[start TEXT SHOWN]

SHAKESPEARE—THE MAN
[286] WHEN Shakespeare first went to London he had a hard life. He
found no better work to do than that of holding horses outside
the theater doors. In those days the plays took place in the
afternoon, and as many of the fine folk who came to watch them
rode on horseback, some one was needed to look after the horses
until the play was over. But poor though this work was,
Shakespeare seems to have done it well, and he became such a
favorite that he had several boys under him who were long known
as "Shakespeare's boys." Their master, however, soon left work
outside the theater for work inside. And now began the busiest
years of his life, for he both acted and wrote. At first it may
be he only altered and improved the plays of others. But soon he
began to write plays that were all his own. Yet Shakespeare,
like Chaucer, never invented any of his own stories. There is
only one play of his, called Love's Labor's Lost, the story of
which is not to be found in some earlier book. That, too, may
have been founded on another story which is now lost.

[end TEXT SHOWN]
[start INFORMATION PROVIDED]

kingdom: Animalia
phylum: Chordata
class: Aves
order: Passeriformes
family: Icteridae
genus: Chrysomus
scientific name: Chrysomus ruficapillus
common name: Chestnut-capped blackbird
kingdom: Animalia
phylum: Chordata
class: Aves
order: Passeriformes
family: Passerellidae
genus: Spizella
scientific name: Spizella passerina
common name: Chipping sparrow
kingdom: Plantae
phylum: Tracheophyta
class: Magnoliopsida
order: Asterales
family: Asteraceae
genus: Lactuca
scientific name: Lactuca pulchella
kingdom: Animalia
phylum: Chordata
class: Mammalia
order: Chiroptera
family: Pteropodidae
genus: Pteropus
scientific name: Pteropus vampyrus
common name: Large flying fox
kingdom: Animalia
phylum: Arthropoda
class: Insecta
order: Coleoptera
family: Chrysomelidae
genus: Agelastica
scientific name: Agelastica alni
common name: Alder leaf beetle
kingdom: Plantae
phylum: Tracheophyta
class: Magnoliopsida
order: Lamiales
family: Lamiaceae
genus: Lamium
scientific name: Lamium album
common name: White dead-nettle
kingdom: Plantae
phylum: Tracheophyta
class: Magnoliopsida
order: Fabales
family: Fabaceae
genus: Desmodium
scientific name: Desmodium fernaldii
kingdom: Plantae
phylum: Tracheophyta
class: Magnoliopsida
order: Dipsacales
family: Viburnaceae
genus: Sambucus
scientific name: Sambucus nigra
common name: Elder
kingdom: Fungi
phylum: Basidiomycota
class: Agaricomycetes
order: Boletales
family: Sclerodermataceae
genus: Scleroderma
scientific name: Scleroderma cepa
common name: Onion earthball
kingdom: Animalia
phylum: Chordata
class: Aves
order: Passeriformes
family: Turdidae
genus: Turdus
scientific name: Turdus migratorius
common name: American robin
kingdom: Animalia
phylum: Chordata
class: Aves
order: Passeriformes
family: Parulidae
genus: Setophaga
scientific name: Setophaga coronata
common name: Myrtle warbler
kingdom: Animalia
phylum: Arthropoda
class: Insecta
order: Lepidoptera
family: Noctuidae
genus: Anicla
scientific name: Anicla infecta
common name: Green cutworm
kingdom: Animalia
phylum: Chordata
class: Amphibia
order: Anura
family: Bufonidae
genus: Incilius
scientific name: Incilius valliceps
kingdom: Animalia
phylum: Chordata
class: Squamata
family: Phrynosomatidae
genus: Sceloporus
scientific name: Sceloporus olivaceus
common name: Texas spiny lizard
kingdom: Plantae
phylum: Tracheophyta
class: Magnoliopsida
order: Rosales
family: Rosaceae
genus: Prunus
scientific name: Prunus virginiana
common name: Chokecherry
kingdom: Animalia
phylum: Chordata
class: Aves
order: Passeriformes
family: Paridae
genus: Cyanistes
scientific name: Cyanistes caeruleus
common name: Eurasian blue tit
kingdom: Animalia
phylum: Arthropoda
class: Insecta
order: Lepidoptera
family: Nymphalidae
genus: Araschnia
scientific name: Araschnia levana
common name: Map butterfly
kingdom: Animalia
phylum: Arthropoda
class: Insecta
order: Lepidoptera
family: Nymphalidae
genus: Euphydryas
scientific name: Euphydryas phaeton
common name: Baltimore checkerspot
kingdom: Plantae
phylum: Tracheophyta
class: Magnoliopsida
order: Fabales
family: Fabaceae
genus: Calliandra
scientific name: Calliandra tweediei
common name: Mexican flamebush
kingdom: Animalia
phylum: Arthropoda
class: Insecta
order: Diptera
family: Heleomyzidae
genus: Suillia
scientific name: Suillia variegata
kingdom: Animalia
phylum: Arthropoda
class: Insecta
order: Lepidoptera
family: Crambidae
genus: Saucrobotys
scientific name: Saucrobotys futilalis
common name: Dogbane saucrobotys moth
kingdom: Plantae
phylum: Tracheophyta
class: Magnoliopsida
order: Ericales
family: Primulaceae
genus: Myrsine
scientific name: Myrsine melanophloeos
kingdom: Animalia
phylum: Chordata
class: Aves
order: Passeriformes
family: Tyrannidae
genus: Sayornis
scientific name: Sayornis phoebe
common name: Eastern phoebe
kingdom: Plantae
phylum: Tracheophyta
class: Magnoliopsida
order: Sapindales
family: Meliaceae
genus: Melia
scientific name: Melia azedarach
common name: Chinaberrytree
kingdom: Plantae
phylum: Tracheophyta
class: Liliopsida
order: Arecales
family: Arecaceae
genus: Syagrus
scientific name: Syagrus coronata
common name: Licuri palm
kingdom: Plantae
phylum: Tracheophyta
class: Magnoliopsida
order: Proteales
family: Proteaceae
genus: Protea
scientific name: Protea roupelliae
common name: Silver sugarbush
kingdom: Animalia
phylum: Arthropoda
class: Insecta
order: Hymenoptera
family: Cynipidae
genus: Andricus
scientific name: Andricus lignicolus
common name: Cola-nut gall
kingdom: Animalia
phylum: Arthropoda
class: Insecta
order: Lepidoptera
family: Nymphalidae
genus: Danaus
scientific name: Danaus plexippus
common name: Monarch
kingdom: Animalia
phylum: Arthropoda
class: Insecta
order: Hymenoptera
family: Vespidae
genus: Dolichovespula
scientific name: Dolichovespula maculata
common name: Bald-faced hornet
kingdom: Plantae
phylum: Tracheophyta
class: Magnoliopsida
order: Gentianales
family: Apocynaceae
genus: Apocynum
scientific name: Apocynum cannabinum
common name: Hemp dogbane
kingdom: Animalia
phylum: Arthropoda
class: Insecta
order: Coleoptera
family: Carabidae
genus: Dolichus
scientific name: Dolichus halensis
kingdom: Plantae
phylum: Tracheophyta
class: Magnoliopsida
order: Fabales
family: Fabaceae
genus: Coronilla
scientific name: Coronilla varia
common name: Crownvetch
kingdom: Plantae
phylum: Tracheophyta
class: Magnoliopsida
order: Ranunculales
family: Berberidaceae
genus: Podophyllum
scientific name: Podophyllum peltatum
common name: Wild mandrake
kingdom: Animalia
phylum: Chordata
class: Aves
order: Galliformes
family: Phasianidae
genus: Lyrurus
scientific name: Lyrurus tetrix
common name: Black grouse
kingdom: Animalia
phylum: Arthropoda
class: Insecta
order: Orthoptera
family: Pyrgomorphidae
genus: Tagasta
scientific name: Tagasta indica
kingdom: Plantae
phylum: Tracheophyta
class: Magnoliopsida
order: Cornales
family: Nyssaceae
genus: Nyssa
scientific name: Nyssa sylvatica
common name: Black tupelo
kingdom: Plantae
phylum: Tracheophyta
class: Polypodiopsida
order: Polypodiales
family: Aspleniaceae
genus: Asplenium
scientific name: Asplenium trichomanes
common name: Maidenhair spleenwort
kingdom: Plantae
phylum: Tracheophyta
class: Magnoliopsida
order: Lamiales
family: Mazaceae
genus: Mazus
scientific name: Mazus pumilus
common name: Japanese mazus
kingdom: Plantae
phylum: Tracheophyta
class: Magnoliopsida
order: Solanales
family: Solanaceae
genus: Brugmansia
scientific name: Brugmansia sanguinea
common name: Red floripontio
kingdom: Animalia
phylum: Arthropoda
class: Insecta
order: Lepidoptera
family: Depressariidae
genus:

[end INFORMATION PROVIDED]

WHAT YOU WILL DO:
1/ In the passage about Shakespeare, what work did he first find when he went to London?
2/ List every kind of work the Shakespeare passage says he did, including any it presents only as a possibility.
3/ Carry on the passage about Shakespeare from its last sentence.

ANSWERS TO THE TASKS:
1/ He held horses outside the theater doors.

2/
- Holding horses outside the theater doors
- Acting
- Altering and improving the plays of others (presented only as a possibility)
- Writing plays that were all his own

3/
When you come to know Shakespeare's plays well you will find it
very interesting to follow his stories to their sources. That of
King Lear, which is one of Shakespeare's great romantic
historical plays, is, for instance, to be found in Geoffrey of
Monmouth, in Wace's Brut, and in Layamon's Brut. But it was from
none of these that Shakespeare took the story, but from the
chronicle of a man named
[287] Holinshed who lived and wrote in the
time of Queen Elizabeth, he in his turn having taken it from some
one of the earlier sources.
For, after all, in spite of the thousands of books that have been
written since the world began, there are only a certain number of
stories which great writers have told again and again in varying
ways. One instance of this we saw when in the beginning of this
book we followed the story of Arthur.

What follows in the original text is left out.